>>
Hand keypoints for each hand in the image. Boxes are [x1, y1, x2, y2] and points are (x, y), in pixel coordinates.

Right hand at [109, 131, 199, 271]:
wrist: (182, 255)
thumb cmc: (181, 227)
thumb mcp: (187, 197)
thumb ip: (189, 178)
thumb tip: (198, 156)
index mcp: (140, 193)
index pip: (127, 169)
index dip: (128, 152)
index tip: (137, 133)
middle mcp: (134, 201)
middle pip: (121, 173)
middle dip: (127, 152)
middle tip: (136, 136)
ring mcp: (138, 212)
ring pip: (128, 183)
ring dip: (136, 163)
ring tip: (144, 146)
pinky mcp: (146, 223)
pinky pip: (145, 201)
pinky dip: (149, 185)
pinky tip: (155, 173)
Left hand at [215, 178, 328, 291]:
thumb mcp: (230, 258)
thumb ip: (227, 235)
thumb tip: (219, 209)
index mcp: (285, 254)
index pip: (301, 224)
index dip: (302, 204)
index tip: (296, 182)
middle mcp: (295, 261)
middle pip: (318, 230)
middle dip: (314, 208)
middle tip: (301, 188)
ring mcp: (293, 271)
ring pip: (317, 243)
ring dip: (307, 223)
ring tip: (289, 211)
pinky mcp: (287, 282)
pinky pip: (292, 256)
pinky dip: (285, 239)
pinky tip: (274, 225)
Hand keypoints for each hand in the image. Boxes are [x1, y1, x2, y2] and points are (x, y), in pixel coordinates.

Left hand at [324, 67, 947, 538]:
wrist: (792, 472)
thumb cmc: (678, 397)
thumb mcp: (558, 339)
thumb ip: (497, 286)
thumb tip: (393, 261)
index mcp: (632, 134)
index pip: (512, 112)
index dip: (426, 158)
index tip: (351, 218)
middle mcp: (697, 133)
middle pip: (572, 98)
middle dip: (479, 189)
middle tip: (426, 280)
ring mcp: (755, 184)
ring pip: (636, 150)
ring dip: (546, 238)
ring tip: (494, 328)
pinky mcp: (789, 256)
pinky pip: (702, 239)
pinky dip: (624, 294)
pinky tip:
<<
## TASK OBJECTIVE
Above are the records; copy exactly the lines from the line with "pinky pip: (292, 256)" through the line with "index tip: (351, 218)", both included.

## COMPLETED TASK
pinky pip: (292, 256)
pinky dip: (285, 239)
pinky tip: (274, 225)
Hand keypoints for each hand in the image. Boxes are [x1, y1, x2, y2] and points are (x, y), in pixel coordinates.

Left hand at [324, 67, 947, 538]:
wrist: (792, 472)
thumb cmc: (678, 397)
thumb mcp: (558, 339)
thumb ip: (497, 286)
thumb tip: (393, 261)
index mcp: (632, 134)
index pip: (512, 112)
index dip: (426, 158)
index tip: (351, 218)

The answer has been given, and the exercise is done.